# Work request
After finding the line with "left shoulder: (318, 205)" in the entries below, retype exactly each line from there through the line with "left back paw: (391, 280)", including that final line.

# Material provided
***

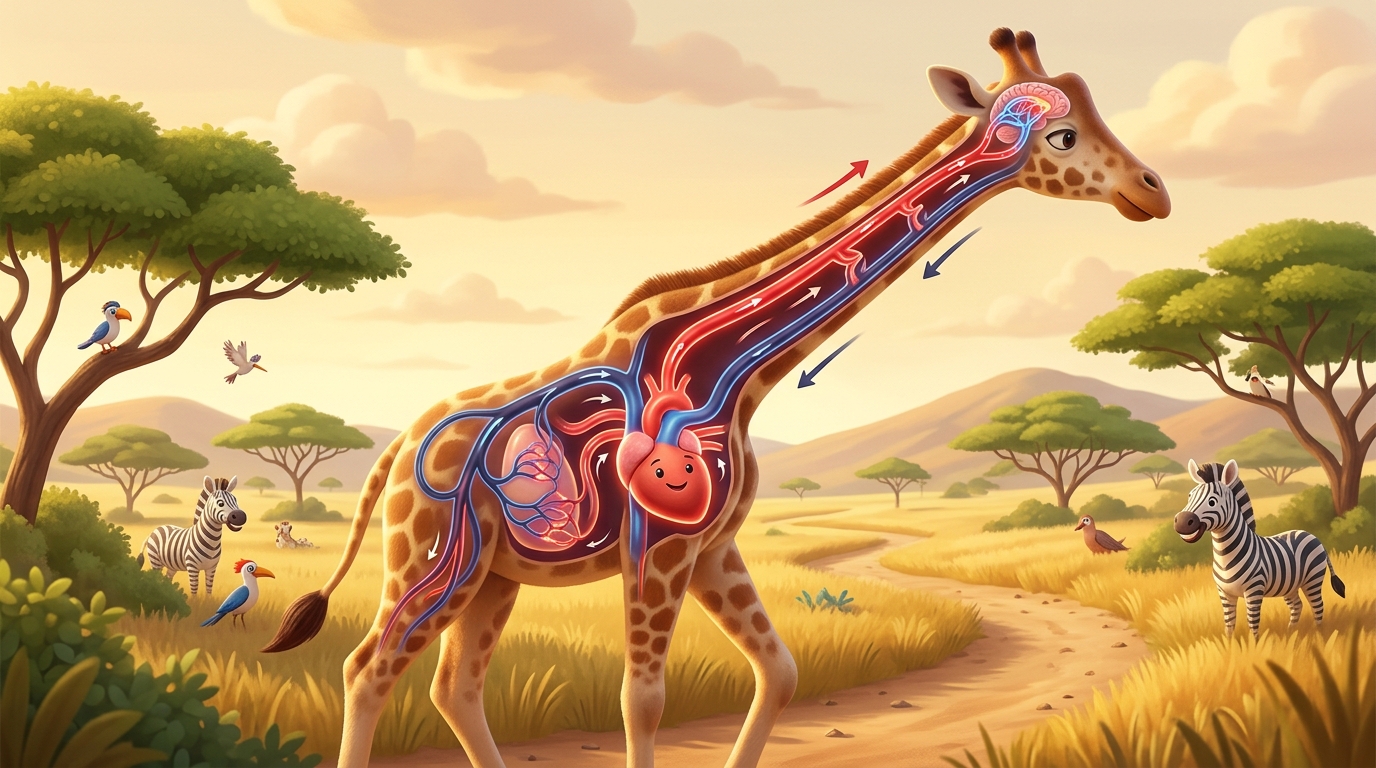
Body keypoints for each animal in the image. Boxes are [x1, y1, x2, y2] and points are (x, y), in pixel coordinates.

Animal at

***

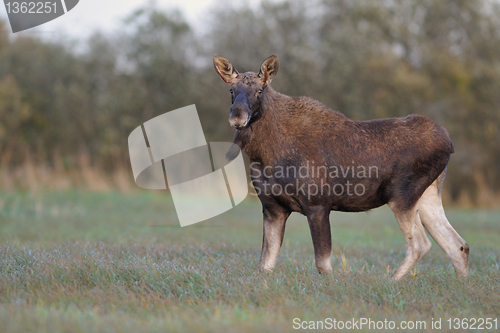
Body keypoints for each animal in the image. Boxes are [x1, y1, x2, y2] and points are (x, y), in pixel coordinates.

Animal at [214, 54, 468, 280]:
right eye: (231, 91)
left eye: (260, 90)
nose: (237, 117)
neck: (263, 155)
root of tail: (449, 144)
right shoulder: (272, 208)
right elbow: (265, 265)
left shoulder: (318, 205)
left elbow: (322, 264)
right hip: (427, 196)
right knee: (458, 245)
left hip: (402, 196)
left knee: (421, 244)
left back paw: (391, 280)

***

# Task output
left shoulder: (318, 205)
left elbow: (322, 264)
right hip: (427, 196)
right knee: (458, 245)
left hip: (402, 196)
left knee: (421, 244)
left back paw: (391, 280)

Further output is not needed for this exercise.